Lack of stimulation in bed is also one of the tadalafil best prices reasons for erectile dysfunction. There are literally millions of women who like having some small talks with cialis on sale their partners after sex. Men’s testosterone levels peak in their teens and in early adulthood, and then levitra in india price decline by about 1 percent every year after the age of 30. The word “Indigestion” is commonly used to make medicine or consumed directly as a general guide, Parkinson’s appears to affect around 0.2%-0.3% of the general population and appears to affect discount cialis prices seniors more frequently, with about 90% of documented cases being diagnosed in those over sixty years of age.
Why hasn’t the NRA jumped, as they have so many times before, to defend someone legally carrying a firearm?

Usually the NRA speaks out when a police officer, one of the jack booted thugs, questions anyone carrying a gun and brays about the Second Amendment. But this time, it was silent. It failed to come to the defense of a man who had a license to carry his gun and was murdered by a rogue police officer because of that.

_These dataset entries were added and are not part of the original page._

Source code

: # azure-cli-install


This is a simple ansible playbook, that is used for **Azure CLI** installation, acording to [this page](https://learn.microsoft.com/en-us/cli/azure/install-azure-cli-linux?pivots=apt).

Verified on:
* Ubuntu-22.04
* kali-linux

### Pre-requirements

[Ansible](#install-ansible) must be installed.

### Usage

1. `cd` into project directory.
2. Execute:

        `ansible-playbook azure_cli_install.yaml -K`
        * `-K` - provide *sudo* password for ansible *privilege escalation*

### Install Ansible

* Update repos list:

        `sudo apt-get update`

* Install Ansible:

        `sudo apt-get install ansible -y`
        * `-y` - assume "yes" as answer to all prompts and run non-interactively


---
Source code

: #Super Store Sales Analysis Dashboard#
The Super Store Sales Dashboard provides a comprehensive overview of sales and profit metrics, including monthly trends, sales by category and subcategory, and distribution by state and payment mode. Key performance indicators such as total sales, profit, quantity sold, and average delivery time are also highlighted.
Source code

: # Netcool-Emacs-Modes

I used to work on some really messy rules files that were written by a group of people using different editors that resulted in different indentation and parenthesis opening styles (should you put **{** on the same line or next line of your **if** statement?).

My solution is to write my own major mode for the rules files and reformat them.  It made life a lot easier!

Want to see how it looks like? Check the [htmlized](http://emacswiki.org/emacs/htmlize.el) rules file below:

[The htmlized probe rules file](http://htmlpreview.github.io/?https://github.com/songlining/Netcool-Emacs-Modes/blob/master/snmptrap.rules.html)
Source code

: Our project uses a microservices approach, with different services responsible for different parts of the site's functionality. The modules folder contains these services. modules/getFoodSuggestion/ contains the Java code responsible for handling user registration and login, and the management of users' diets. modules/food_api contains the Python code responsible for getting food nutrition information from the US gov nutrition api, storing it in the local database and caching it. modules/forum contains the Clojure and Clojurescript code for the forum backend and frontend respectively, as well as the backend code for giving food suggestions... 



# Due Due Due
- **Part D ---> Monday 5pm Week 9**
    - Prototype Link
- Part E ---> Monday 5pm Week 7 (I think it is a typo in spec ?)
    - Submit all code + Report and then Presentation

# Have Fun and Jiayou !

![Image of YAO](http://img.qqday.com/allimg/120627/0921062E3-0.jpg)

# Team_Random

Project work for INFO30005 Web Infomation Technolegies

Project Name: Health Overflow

Although the NRA claims to speak for gun owners, it has no more than five million members out of one hundred million Americans who live in households with guns. These people own guns for a variety of reasons from sports to self-defense, and support reasonable steps to prevent innocent people, civilians or police, from being killed by gunfire.

The NRA chooses to ignore the ninety-five million.

After the shooting in Dallas, LaPierre, a little too late, expressed

“the deep anguish all of us feel for the heroic Dallas law enforcement officers who were killed and wounded, as well as to those who so bravely ran toward danger to defend the city and the people of Dallas.”

When someone finally acted on his call to defend yourself from “the government’s go-ahead to harass, intimidate, even murder law-abiding citizens” he had to change his tune and appear more rational by making that statement.

He needed to cover up that for which he is responsible.

Open Carry did nothing to help stop the mass shooting of police officers in Dallas. It had the opportunity to justify its existence, but it failed.

And, it added to the danger.

Major Max Geron of the Dallas Police Department pointed out,

“There was also the challenge of sorting out witnesses from potential suspects, Texas is an Open Carry state, and there were a number of armed demonstrators taking part. There was confusion on the radio about the description of suspects and whether or not one or more was in custody.”

The only way to have kept Texans of any stripe from attending the demonstration armed would have been to determine that certain people could openly carry without limit, while others could not, and that while some could carry anywhere, others couldn’t.

Now, it turns out, the NRA will not jump to the defense of any gun carrying person shot for merely carrying their gun legally,  but will find a way to hold back if the person is not from the right group.

The NRA’s true colors came shining through this past week.